In Cina, dopo il picco dei contagi da coronavirus, sta ripartendo l'attività parlamentare: prime sedute 21 e 22 maggio. I deputati tornano al lavoro.

Dopo il picco dell’emergenza coronavirus la Cina riapre il Parlamento. È quanto annunciato da Pechino che ha comunicato la ripartenza delle sessioni parlamentari a partire dal 21 e dal 22 maggio. In particolare il 21 maggio è convocata la Conferenza consultiva politica del popolo cinese (Cppcc) mentre il 22 maggio il Congresso nazionale del popolo (Npc). Si tratta dei due rami del parlamento asiatico: l’Npc è il ramo legislativo. La pandemia di coronavirus in Cina aveva anche bloccato l’evento evento politico ed economico più importante dell’anno noto come lianghui, ovvero le due assembleee.
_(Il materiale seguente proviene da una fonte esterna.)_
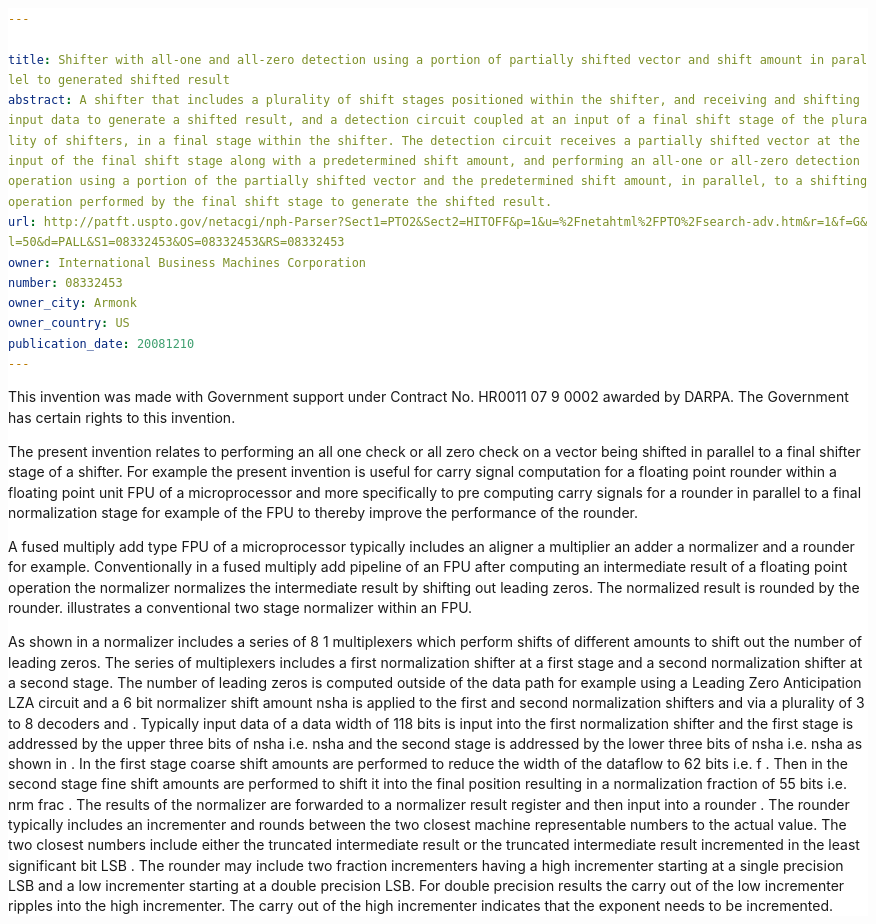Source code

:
 ```yaml
---

title: Shifter with all-one and all-zero detection using a portion of partially shifted vector and shift amount in parallel to generated shifted result
abstract: A shifter that includes a plurality of shift stages positioned within the shifter, and receiving and shifting input data to generate a shifted result, and a detection circuit coupled at an input of a final shift stage of the plurality of shifters, in a final stage within the shifter. The detection circuit receives a partially shifted vector at the input of the final shift stage along with a predetermined shift amount, and performing an all-one or all-zero detection operation using a portion of the partially shifted vector and the predetermined shift amount, in parallel, to a shifting operation performed by the final shift stage to generate the shifted result.
url: http://patft.uspto.gov/netacgi/nph-Parser?Sect1=PTO2&Sect2=HITOFF&p=1&u=%2Fnetahtml%2FPTO%2Fsearch-adv.htm&r=1&f=G&l=50&d=PALL&S1=08332453&OS=08332453&RS=08332453
owner: International Business Machines Corporation
number: 08332453
owner_city: Armonk
owner_country: US
publication_date: 20081210
---
```

This invention was made with Government support under Contract No. HR0011 07 9 0002 awarded by DARPA. The Government has certain rights to this invention.

The present invention relates to performing an all one check or all zero check on a vector being shifted in parallel to a final shifter stage of a shifter. For example the present invention is useful for carry signal computation for a floating point rounder within a floating point unit FPU of a microprocessor and more specifically to pre computing carry signals for a rounder in parallel to a final normalization stage for example of the FPU to thereby improve the performance of the rounder.

A fused multiply add type FPU of a microprocessor typically includes an aligner a multiplier an adder a normalizer and a rounder for example. Conventionally in a fused multiply add pipeline of an FPU after computing an intermediate result of a floating point operation the normalizer normalizes the intermediate result by shifting out leading zeros. The normalized result is rounded by the rounder. illustrates a conventional two stage normalizer within an FPU.

As shown in a normalizer includes a series of 8 1 multiplexers which perform shifts of different amounts to shift out the number of leading zeros. The series of multiplexers includes a first normalization shifter at a first stage and a second normalization shifter at a second stage. The number of leading zeros is computed outside of the data path for example using a Leading Zero Anticipation LZA circuit and a 6 bit normalizer shift amount nsha is applied to the first and second normalization shifters and via a plurality of 3 to 8 decoders and . Typically input data of a data width of 118 bits is input into the first normalization shifter and the first stage is addressed by the upper three bits of nsha i.e. nsha and the second stage is addressed by the lower three bits of nsha i.e. nsha as shown in . In the first stage coarse shift amounts are performed to reduce the width of the dataflow to 62 bits i.e. f . Then in the second stage fine shift amounts are performed to shift it into the final position resulting in a normalization fraction of 55 bits i.e. nrm frac . The results of the normalizer are forwarded to a normalizer result register and then input into a rounder . The rounder typically includes an incrementer and rounds between the two closest machine representable numbers to the actual value. The two closest numbers include either the truncated intermediate result or the truncated intermediate result incremented in the least significant bit LSB . The rounder may include two fraction incrementers having a high incrementer starting at a single precision LSB and a low incrementer starting at a double precision LSB. For double precision results the carry out of the low incrementer ripples into the high incrementer. The carry out of the high incrementer indicates that the exponent needs to be incremented.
Coronavirus, la ripartenza in Cina

La notizia della ripartenza del Parlamento segue quella del rientro a scuola per migliaia di studenti di Pechino e di Shanghai. Un ulteriore passo in avanti verso un ritorno alla normalità, insomma. Come nelle scuole è probabile che anche in Parlamento verrà misurata la temperatura corporea all’ingresso degli edifici. Gli studenti, inoltre, devono mostrare anche il codice verde sulla app che aggiorna il rischio di infezione personale. Altre scuole ed altre attività ripartiranno in Cina nelle prossime settimane, compresi college ed università.

Attacchi esterni: disinformazione

Oltre a programmare la ripartenza dopo l’incubo coronavirus, però, la Cina è anche impegnata a difendersi dagli attacchi sull’inizio della pandemia provenienti da più parti. Bisogna ricordare che il presidente Usa Donald Trump spesso parla di indagini sulla genesi della pandemia a Wuhan e di presunte responsabilità di Pechino. L’ultima bufera si è scatenata a seguito della pubblicazione di un articolo del New York Times in merito al presunto tentativo cinese di aver fatto pressioni sull’Unione Europea (Ue) affinché annacquasse un rapporto sulle responsabilità cinesi sulla disinformazione in merito al virus.

“Noi vittime”

La Cina ha comunque negato le accuse affermando anzi di essere essa stessa vittima della disinformazione e non promotrice. “La Cina si oppone alla creazione e alla diffusione di disinformazione da parte di qualsiasi persona e organizzazione”, ha detto il portavoce del ministero degli Esteri Geng Shuang.